--- Begin MATERIAL PROVIDED ---

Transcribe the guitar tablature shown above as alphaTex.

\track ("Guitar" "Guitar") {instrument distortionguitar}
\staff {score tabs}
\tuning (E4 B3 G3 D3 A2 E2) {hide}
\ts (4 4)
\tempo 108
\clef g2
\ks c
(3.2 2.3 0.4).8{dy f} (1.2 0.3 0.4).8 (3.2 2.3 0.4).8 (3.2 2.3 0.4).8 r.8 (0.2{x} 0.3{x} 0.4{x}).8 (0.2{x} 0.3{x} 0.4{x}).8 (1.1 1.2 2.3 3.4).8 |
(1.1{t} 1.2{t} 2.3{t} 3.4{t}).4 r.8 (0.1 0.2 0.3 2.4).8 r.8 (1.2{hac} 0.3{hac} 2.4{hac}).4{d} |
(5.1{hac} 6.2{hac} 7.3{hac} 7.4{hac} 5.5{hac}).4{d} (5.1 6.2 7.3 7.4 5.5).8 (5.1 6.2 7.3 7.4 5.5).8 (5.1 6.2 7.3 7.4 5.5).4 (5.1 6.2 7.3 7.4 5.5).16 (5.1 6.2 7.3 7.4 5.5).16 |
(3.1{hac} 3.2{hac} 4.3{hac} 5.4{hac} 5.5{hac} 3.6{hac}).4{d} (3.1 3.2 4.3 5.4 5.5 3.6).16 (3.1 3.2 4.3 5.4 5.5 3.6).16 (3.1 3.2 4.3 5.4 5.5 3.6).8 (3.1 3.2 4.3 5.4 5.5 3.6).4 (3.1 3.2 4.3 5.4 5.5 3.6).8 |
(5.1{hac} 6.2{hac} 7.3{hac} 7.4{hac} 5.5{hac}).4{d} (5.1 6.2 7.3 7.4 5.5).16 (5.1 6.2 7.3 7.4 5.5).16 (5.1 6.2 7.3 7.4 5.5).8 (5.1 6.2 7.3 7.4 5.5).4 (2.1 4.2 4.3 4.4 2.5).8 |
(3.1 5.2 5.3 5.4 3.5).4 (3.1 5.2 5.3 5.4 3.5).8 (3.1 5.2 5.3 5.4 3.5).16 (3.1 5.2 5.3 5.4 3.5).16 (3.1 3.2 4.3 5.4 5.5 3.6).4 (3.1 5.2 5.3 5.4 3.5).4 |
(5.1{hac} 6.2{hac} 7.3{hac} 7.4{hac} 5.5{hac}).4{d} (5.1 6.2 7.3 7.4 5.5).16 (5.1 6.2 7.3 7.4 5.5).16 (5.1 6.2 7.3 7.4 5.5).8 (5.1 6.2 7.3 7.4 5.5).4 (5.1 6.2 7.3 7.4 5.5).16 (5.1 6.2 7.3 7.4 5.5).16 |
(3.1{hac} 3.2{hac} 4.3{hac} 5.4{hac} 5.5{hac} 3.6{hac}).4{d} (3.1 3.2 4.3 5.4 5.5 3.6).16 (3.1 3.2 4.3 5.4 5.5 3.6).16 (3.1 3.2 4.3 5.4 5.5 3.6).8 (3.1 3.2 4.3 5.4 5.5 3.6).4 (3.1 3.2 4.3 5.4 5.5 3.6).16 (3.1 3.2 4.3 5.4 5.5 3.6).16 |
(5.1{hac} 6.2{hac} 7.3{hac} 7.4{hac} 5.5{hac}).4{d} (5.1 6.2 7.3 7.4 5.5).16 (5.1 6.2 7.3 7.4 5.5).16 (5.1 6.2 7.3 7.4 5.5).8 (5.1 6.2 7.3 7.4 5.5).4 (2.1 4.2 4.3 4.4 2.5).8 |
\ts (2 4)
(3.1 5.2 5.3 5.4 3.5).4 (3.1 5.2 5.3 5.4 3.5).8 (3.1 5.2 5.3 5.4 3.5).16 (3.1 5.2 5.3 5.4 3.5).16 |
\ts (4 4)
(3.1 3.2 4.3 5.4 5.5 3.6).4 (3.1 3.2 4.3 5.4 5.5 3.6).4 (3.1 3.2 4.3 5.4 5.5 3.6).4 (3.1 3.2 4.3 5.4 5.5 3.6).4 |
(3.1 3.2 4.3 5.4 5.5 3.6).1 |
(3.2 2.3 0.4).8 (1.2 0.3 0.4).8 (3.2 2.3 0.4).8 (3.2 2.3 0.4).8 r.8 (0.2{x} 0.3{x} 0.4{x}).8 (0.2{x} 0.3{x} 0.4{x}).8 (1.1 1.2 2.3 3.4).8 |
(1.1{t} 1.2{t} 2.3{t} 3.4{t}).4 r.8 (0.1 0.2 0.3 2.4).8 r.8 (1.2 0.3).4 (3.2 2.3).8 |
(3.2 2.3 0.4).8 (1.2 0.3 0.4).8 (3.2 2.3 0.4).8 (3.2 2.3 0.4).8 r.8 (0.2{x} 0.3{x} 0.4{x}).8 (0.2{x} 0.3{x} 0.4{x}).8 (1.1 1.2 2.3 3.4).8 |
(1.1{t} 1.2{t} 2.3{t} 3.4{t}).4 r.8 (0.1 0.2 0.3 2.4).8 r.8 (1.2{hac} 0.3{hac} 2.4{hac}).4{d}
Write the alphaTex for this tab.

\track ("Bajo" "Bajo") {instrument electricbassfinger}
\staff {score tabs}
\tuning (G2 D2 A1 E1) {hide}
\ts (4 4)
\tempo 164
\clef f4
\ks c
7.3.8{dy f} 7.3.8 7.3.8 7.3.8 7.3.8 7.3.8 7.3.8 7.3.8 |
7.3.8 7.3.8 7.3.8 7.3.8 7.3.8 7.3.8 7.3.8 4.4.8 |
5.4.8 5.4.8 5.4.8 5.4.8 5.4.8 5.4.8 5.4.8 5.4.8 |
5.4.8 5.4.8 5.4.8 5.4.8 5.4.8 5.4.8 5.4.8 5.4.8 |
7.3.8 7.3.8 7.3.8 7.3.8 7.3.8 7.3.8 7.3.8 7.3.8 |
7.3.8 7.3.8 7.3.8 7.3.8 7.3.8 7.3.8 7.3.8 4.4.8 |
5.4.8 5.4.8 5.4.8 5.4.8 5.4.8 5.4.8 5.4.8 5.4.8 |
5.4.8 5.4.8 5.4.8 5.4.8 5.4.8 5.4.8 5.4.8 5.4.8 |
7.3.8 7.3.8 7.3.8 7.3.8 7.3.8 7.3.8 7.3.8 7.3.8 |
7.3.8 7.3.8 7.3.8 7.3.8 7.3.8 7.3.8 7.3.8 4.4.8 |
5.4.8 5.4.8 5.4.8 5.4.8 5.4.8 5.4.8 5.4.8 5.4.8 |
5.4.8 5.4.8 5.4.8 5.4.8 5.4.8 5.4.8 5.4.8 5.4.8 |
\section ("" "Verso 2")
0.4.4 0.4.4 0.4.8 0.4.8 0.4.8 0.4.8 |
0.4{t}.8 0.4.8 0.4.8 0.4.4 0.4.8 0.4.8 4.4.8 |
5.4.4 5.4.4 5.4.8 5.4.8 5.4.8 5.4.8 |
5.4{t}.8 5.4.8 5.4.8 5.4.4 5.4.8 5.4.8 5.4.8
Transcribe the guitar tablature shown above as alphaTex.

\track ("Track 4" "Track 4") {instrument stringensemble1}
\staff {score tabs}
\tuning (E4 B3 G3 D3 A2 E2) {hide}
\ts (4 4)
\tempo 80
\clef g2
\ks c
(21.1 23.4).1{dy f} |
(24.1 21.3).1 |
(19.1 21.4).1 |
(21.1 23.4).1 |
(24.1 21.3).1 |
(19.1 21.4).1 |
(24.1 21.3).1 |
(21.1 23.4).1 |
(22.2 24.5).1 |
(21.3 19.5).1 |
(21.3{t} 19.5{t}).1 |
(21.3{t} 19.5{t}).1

--- End MATERIAL PROVIDED ---

REQUIREMENTS: Pull out each line in the entries that contains the string "track". Case counts.

WRITTEN RESPONSE:
\track ("Guitar" "Guitar") {instrument distortionguitar}
\track ("Bajo" "Bajo") {instrument electricbassfinger}
\track ("Track 4" "Track 4") {instrument stringensemble1}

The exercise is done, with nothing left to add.